It doesn’t take a long time for newcomers to Russia to understand that to attract the attention of a waitress in a restaurant, it is not sufficient to look in her direction or raise an arm. The only thing that gets her attention is to call out loud: “Devushka” (Miss); an action that would get you almost thrown out of most restaurants in Europe. In the office, you will notice that after having had a long meeting with your team, during which you thought everything was discussed and agreed upon, everyone is still looking at you to take the final decisions. In a newspaper, you may read with some surprise that next to Vladimir Putin, Josef Stalin is the most popular Russian leader of all times.
Concept of authority
There is one common denominator to all three situations described above and that is the concept of authority. Authority is important in Russia and a key ingredient for making things work. For effective leadership in Russia, authority is much more important than consensus, whereas, in most western countries the exact opposite is the case. In Russian companies, the director decides on everything. Very little power or mandate is delegated to lower management levels. In the workplace, the boss is expected to know everything and to carry a paternalistic responsibility for his employees. Russians in general work harder and longer than most Europeans. The formal nine to five culture does not exist in Russia. Working until late at night or meetings during the weekend is all within the normal course of business. But the Russian worker needs to genuinely respect his boss. If respect is lacking, then it is very hard to motivate a Russian worker to ‘go the extra mile’ and in that case, no HR process, training or management technique will increase the output of your employees.
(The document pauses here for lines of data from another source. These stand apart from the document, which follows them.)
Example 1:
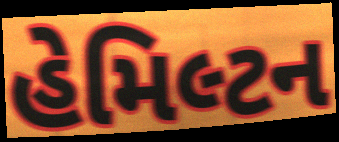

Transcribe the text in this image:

હેમિલ્ટન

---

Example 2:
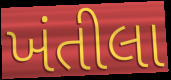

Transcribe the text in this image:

ખંતીલા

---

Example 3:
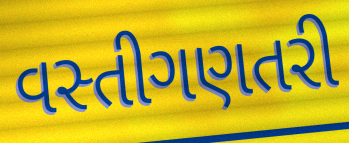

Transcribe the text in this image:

વસ્તીગણતરી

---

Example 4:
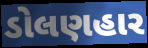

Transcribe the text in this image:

ડોલણહાર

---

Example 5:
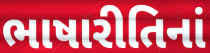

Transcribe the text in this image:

ભાષારીતિનાંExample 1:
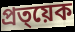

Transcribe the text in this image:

প্ৰত্য়েক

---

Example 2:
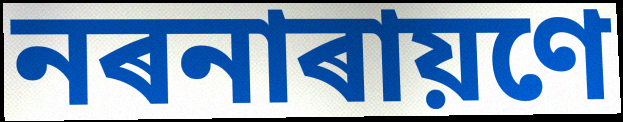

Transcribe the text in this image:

নৰনাৰায়ণে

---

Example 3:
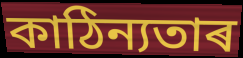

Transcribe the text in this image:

কাঠিন্যতাৰ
For foreign managers in Russia, this means that they need to be more firm and decisive than they are used to being in other countries. This also means that you should be careful not to lose the respect of your employees. Losing your cool too often and starting to shout is seen as losing control, and consequently, leads to a loss of respect. Once respect is lost, it is very hard to regain.
Another proof of the fact that ‘authority works’ in Russia can be seen in traffic or in queues. You may be surprised that drivers cut right in front of other drivers without any repercussion. Something that would cause road-rage in Europe and a shoot-out in the USA, is calmly accepted in Russia. If you want to merge into traffic hesitantly using your turn signal indicator you won’t get anywhere in Russia. You need to be bold and just cut in. Just try It. You’ll see it works. If you are afraid to dent your car you can start with the queue at passport control. Just cut in front of the queue, acting as if you own the place and see what the reaction will be. If you do get a reaction, next time, try it with more authority!
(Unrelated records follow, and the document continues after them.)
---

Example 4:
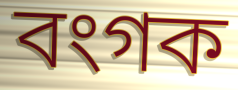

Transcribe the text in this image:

বংগক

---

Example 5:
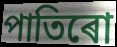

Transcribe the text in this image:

পাতিৰো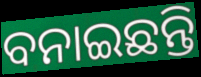
ବନାଇଛନ୍ତି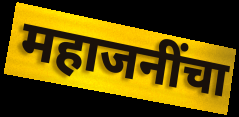
महाजनींचा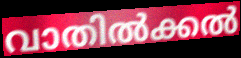
വാതിൽക്കൽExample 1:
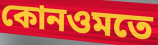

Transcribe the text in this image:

কোনওমতে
Being nice and gentle is not yet really understood in Russia. It is often mistaken for weakness. You can be many things in Russia, but at least you have to be firm and strong. Otherwise you won’t get anywhere. This is one of the things that is often difficult to understand for newcomers to Russia.
It is not for nothing that Russia knows something called the ‘komandniy golos’ (the commanding voice). It’s the tone of voice you need to use if you want to get something done here. Even after 16 years in Russia, I find it hard to find the right ‘komandniy golos’. When the ‘banshik’ (stoker or bath attendant) in the Russian banya (bathhouse), where I usually go proposes to increase the heat and steam, l am usually the first to say ‘khorosh’ (it’s enough, no need to increase). But no matter how I say it – loudly or softly, with a deep bass – the stoker always continues to increase the heat. But, if one of the Russians around me says ‘khorosh’ or ‘esho’ (more), this one word is enough to spring the stoker into action.
Russians and authority, one more aspect of Russia’s unfathomable mystery. And for most of us foreigners, there is only one conclusion we can come to – ‘if you can’t stand the heat, stay out of the banya’!